RECORDED DATA =
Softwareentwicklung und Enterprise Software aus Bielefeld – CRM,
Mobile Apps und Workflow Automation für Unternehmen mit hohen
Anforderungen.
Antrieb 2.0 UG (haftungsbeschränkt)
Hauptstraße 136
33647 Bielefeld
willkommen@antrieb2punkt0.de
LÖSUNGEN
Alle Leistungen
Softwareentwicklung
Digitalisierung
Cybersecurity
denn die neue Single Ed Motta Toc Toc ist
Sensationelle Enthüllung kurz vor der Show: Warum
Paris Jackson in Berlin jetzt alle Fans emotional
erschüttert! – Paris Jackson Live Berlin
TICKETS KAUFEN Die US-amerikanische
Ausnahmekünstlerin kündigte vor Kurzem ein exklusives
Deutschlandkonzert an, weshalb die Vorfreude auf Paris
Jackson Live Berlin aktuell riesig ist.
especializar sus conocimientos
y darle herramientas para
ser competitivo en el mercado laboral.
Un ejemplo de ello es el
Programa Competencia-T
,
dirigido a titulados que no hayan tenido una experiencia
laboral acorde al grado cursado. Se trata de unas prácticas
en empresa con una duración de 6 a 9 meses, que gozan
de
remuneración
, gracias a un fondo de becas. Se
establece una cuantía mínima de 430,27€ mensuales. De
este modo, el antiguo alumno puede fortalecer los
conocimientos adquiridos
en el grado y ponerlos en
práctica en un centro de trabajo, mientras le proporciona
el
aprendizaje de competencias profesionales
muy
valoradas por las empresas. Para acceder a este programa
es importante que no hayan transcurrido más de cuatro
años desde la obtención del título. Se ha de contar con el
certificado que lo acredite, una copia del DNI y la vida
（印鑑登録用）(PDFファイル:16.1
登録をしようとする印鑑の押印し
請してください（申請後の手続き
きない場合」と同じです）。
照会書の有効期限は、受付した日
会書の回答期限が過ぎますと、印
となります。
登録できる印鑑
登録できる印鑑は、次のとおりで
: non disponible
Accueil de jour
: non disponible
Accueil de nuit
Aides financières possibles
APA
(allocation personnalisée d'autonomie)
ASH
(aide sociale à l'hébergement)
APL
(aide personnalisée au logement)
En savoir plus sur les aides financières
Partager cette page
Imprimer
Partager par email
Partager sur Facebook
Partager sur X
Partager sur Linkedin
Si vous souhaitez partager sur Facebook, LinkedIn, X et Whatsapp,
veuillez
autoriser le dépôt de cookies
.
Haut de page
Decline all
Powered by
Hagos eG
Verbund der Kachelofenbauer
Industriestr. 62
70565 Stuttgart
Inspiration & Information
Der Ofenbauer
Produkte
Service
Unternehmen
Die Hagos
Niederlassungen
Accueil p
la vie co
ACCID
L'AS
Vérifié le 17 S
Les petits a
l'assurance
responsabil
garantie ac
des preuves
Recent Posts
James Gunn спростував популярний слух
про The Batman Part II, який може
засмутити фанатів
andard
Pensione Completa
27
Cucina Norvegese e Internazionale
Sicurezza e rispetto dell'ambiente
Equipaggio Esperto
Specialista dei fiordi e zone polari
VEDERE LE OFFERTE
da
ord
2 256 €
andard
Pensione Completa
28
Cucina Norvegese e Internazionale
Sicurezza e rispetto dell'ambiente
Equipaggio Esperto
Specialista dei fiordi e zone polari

ABOUT THIS TASK = Would you transcribe, unchanged, every line of the material from the one containing "Der Ofenbauer" to the very end, including both, and nothing else?

FINISHED EXERCISE =
Der Ofenbauer
Produkte
Service
Unternehmen
Die Hagos
Niederlassungen
Accueil p
la vie co
ACCID
L'AS
Vérifié le 17 S
Les petits a
l'assurance
responsabil
garantie ac
des preuves
Recent Posts
James Gunn спростував популярний слух
про The Batman Part II, який може
засмутити фанатів
andard
Pensione Completa
27
Cucina Norvegese e Internazionale
Sicurezza e rispetto dell'ambiente
Equipaggio Esperto
Specialista dei fiordi e zone polari
VEDERE LE OFFERTE
da
ord
2 256 €
andard
Pensione Completa
28
Cucina Norvegese e Internazionale
Sicurezza e rispetto dell'ambiente
Equipaggio Esperto
Specialista dei fiordi e zone polari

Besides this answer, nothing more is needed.